Cadet

Sep 1, 2011

Talupad, ang init!

I had my fair share on being a cadet. My younger siblings never get to experience the thrill and the horror of being one every week. I know probably most of the kids in my generation get to experience CAT. A private or an officer, you know how it feels to be soaked in the sun for almost 8 hours. Back then I really didn't know what's the purpose of all that training. But somehow I realize the training we had back then helped a lot in terms of attitude, manners and tolerance. I could now officially tolerate heat exposure for more than 8 hours - an official beach bum and do not care to what shade of color I might end up with. Anyway, CAT in high school was unforgettable. I was an S4 (a staff) - you know the four decorative officers behind the commandant. Decorative in the sense we do mostly paper work and we're just practically decorations in the field. Except of course if there's a tactical inspection but on given ordinary formation we're celebrities. Ha! Squad Captains usually do all the work and the Adjutant too (I wonder if he still has a throat). My best friend in high school was a Squad Captain and he made a remark that we Staff Officers are no more than decorations in the field. I smiled and said, "could you please give 20 then?" We were still friends of course after the formation, but I was laughed so hard that day. It was only 20 push-ups and he was the superman in class - so no biggie.

College came and probably you heard about ROTC. The training is much more rigid and of course if your really look at the ideals behind ROTC - it is training young men to be a reserve force if an emergency should arise. Back then I had no idea what ROTC means, it was a requirement back in the day. I never applied for an officer but I was in the model platoon though. What started was the curiosity of who were those guys wearing officer-like uniforms but not officers? I would want to wear those uniforms and not this faded-green-generic-fatigue-private uniform. It was too common. So a bunch of us inquired and were told they're the model platoon. Wow, from the sound of it, it was sparkling! And accompanied with our stupid sense of seeking popularity - we enlisted on the model platoon. Who wouldn't? The ad campaign was deceptive! They said, the only difference between the model platoon and the generics is the uniform. Seriously Sir? Absolutely! Liar! They said we get to wear the camouflage-type uniform with add-ons. We wore caps instead of the officers' beret. Plus, as a bonus we get to carry one-tone wooden rifles! So by now I was thinking, maybe he lied when we said the training was the same. This rifle is stinkin' heavy!
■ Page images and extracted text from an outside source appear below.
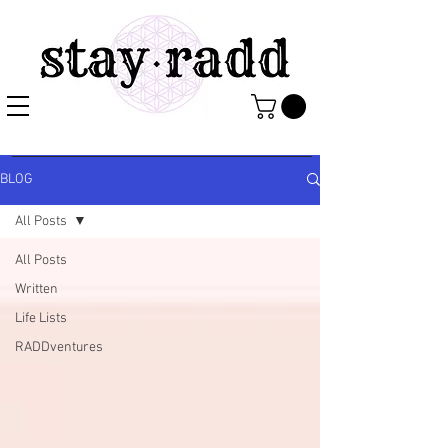
BLOG
All Posts
All Posts
Written
Life Lists
RADDventures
Let's just say our training was longer, harder and impossible! Carry the earth! How am I supposed to carry the earth! Are you color blind? I'm no Atlas! So we carried the earth - go figure! Our sparkly uniform were heavier, absorbs heat faster and our training hours extend from 1 to 2 hours more than the generics! This happened every Sunday of the week! I was burnt with a ridiculous haircut - they call it white side wall because literally it looks like a wall that has a white side - go figure again!

Anyway, as I passed through this formation (photo above) this morning, I sort of miss the old cadet days! Just sort of, I would just want to visit them through memory lane.